# Abstracts

**CCP Cleared Contracts and Bilateral CSA Trades with Re-Hypothecation, funding, gap risk and wrong way risks: A unified valuation approach**

*Andrea Pallavicini (Imperial College, UK)*

Tuesday June 3, 14:00-14:30 | session 2.5 | Credit | room G

The introduction of CCPs in most derivative transactions will dramatically change the landscape of derivatives pricing, hedging and risk management, and, according to the TABB group, will lead to an overall liquidity impact about 2 USD trillions. In this article we develop for the first time a comprehensive approach for pricing under CCP clearing, including variation and initial margins, gap credit risk and collateralization, showing concrete examples for interest rate swaps. Mathematically, the inclusion of asymmetric borrowing and lending rates in the hedge of a claim lead to nonlinearities showing up in claim dependent pricing measures, aggregation dependent prices, nonlinear PDEs and BSDEs. This still holds in presence of CCPs and CSA. We introduce a modeling approach that allows us to enforce rigorous separation of the interconnected nonlinear risks into different valuation adjustments where the key pricing nonlinearities are confined to a funding costs component that is analyzed through numerical schemes for BSDEs.

**Stochastic Local Intensity Loss Models with Interacting Particle Systems**

*Aurélien Alfonsi (Ecole des Ponts ParisTech, France)*

Tuesday June 3, 14:30-15:00 | session 2.5 | Credit | room G

It is well-known from the work of Schonbucher that the marginal laws of a loss process can be matched by a unit increasing time inhomogeneous Markov process, whose deterministic jump intensity is called local intensity. The Stochastic Local Intensity (SLI) models such as the one proposed by Arnsdorf and Halperin allow to get a stochastic jump intensity while keeping the same marginal laws. These models involve a non-linear SDE with jumps. The first contribution of this paper is to prove the existence and uniqueness of such processes. This is made by means of an interacting particle system, whose convergence rate towards the non-linear SDE is analyzed. Second, this approach provides a powerful way to compute pathwise expectations with the SLI model: we show that the computational cost is roughly the same as a crude Monte-Carlo algorithm for standard SDEs.
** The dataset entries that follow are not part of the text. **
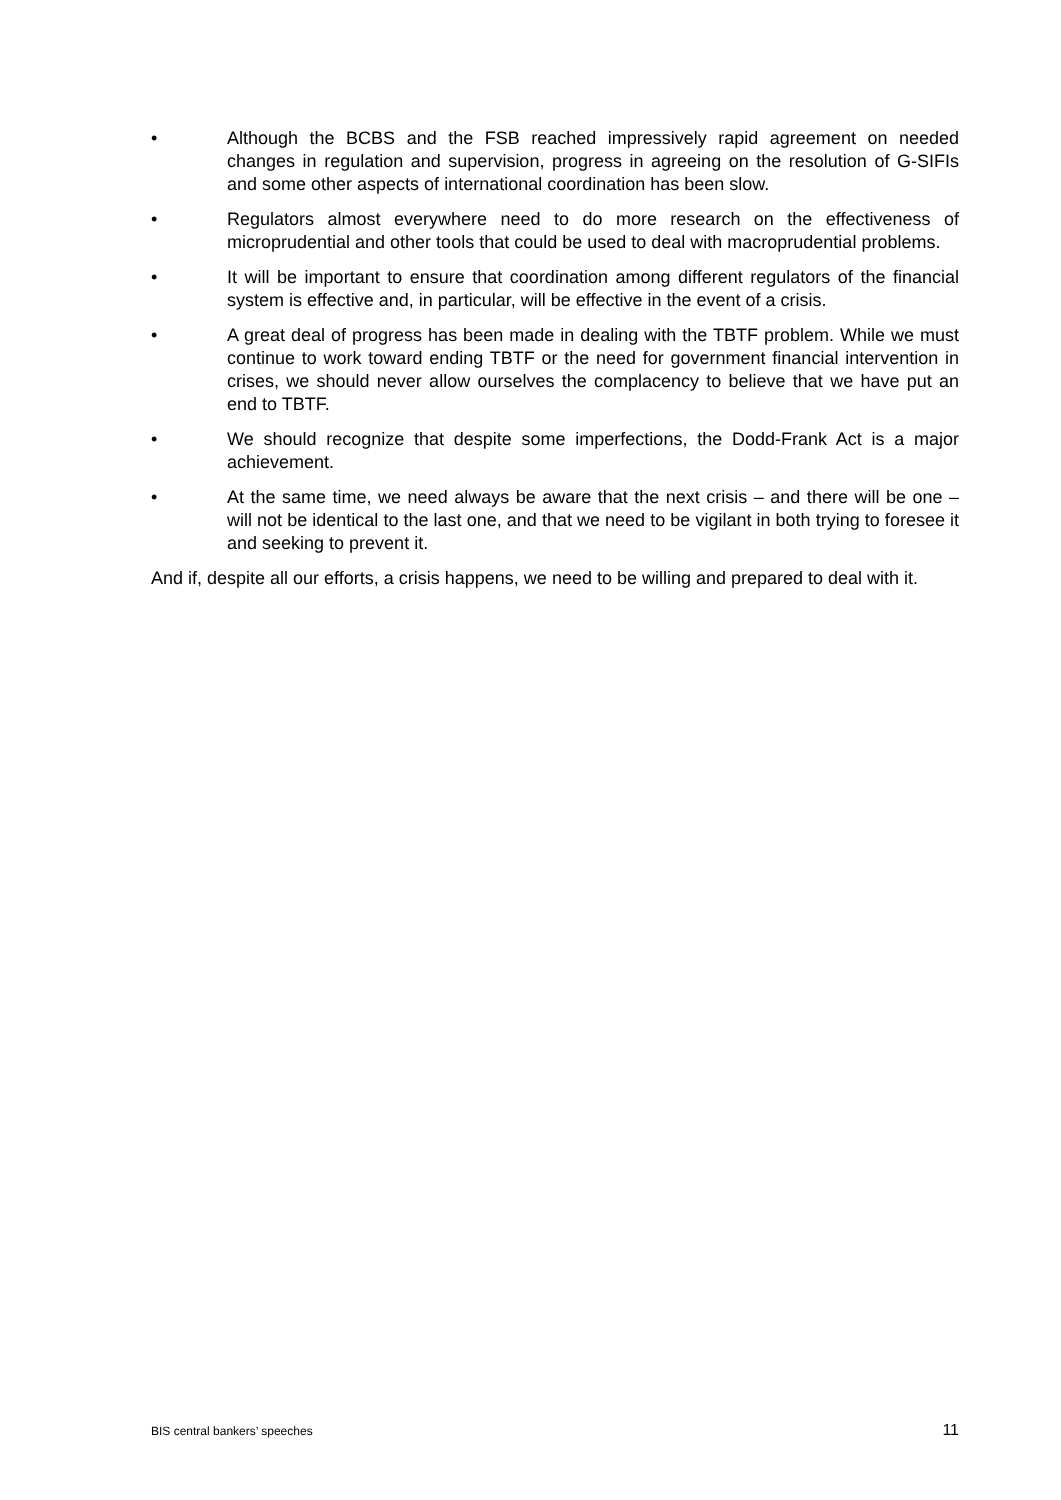• Although the BCBS and the FSB reached impressively rapid agreement on needed changes in regulation and supervision, progress in agreeing on the resolution of G-SIFIs and some other aspects of international coordination has been slow.
• Regulators almost everywhere need to do more research on the effectiveness of microprudential and other tools that could be used to deal with macroprudential problems.
• It will be important to ensure that coordination among different regulators of the financial system is effective and, in particular, will be effective in the event of a crisis.
• A great deal of progress has been made in dealing with the TBTF problem. While we must continue to work toward ending TBTF or the need for government financial intervention in crises, we should never allow ourselves the complacency to believe that we have put an end to TBTF.
• We should recognize that despite some imperfections, the Dodd-Frank Act is a major achievement.
• At the same time, we need always be aware that the next crisis – and there will be one – will not be identical to the last one, and that we need to be vigilant in both trying to foresee it and seeking to prevent it.
And if, despite all our efforts, a crisis happens, we need to be willing and prepared to deal with it.
BIS central bankers’ speeches 11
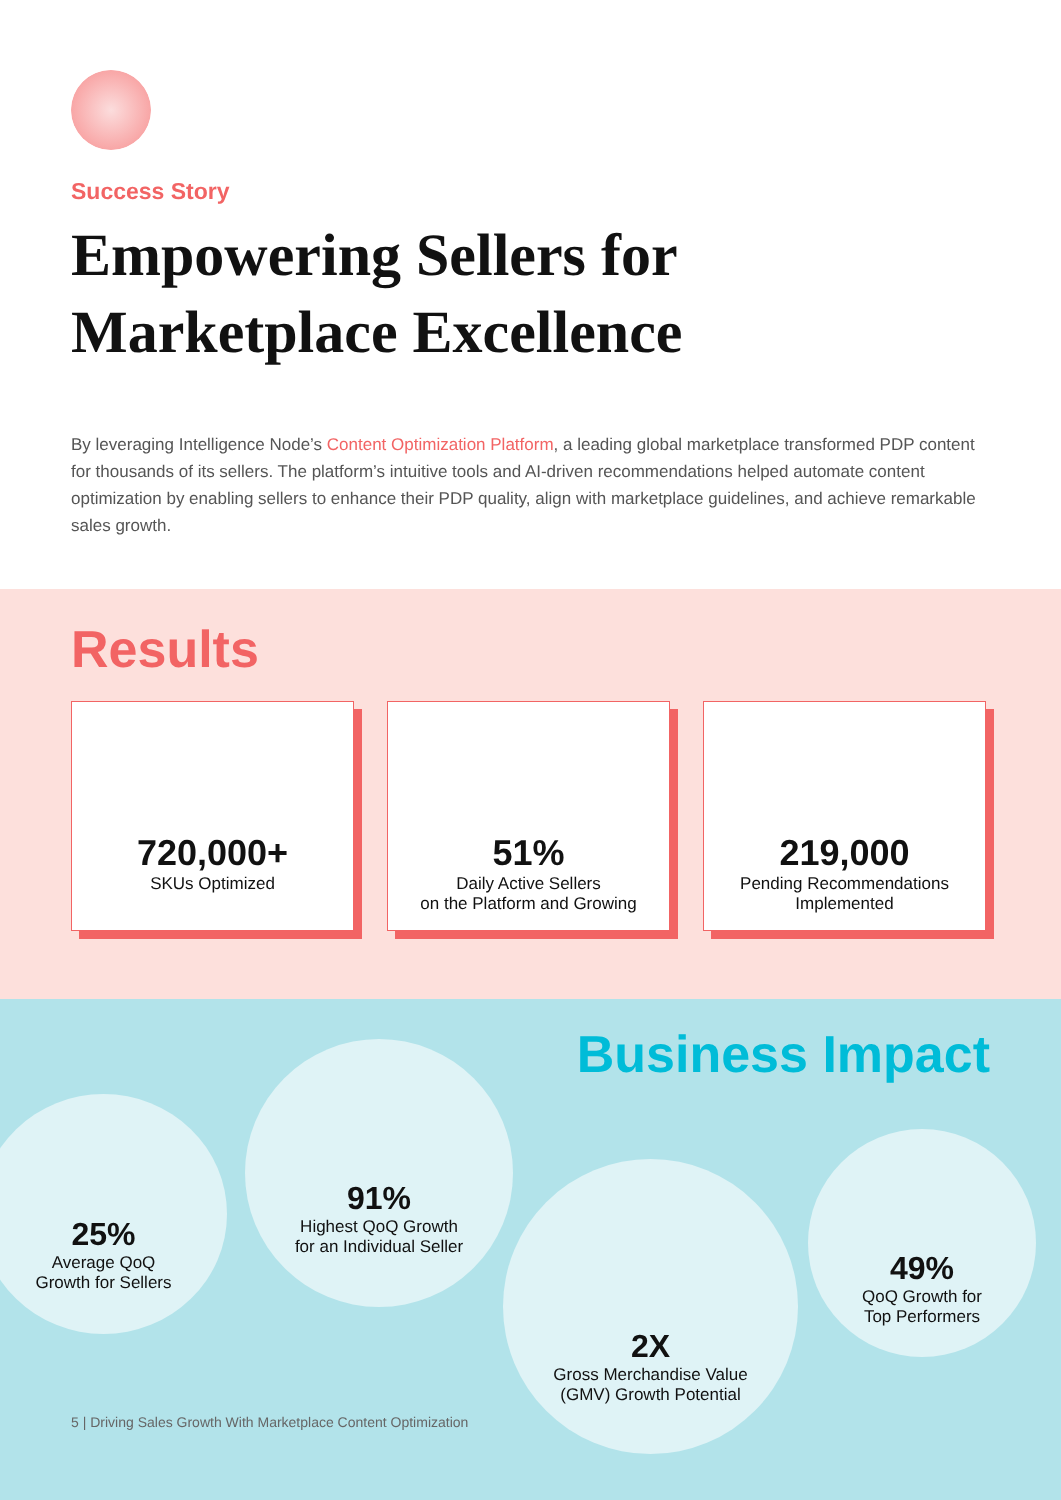Success Story
Empowering Sellers for
Marketplace Excellence
By leveraging Intelligence Node’s Content Optimization Platform, a leading global marketplace transformed PDP content for thousands of its sellers. The platform’s intuitive tools and AI-driven recommendations helped automate content optimization by enabling sellers to enhance their PDP quality, align with marketplace guidelines, and achieve remarkable sales growth.
Results
720,000+
SKUs Optimized
51%
Daily Active Sellers
on the Platform and Growing
219,000
Pending Recommendations
Implemented
Business Impact
25%
Average QoQ
Growth for Sellers
91%
Highest QoQ Growth
for an Individual Seller
2X
Gross Merchandise Value
(GMV) Growth Potential
49%
QoQ Growth for
Top Performers
5 | Driving Sales Growth With Marketplace Content Optimization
**Change of measure and no-arbitrage up to a random time**

*Dörte Kreher (Humboldt-Universität zu Berlin, Germany)*

Tuesday June 3, 15:00-15:30 | session 2.5 | Credit | room G

In this talk we discuss changes of probability measure up to a random time $\sigma$. Working under the standing assumptions that $\sigma$ avoids stopping times and that all martingales are continuous, we extend results from Mortimer and Williams (1991) and provide new classes of examples involving honest times and pseudo-stopping times. Moreover, we study the stability of the pseudo-stopping time property with respect to certain measure changes.

While changes of measure are ubiquitous in mathematical finance due to the fundamental theorem of asset pricing, enlargements of filtrations are used to model credit risk and insider trading. We therefore investigate the following question: If we assume NFLVR with respect to the original filtration, under which conditions is the market then also arbitrage-free with respect to the progessively enlarged filtration until time $\sigma$? For an honest time $\sigma$ this question was recently studied in detail by Fontana, Jeanblanc and Song (2013). In this talk we consider the case of an arbitrary random time $\sigma$ and a continuous stock price process, and we are able to give sufficient criteria for NFLVR on the time horizon $[0,\sigma]$ in terms of the multiplicative decomposition of the Azéma supermartingale associated with $\sigma$.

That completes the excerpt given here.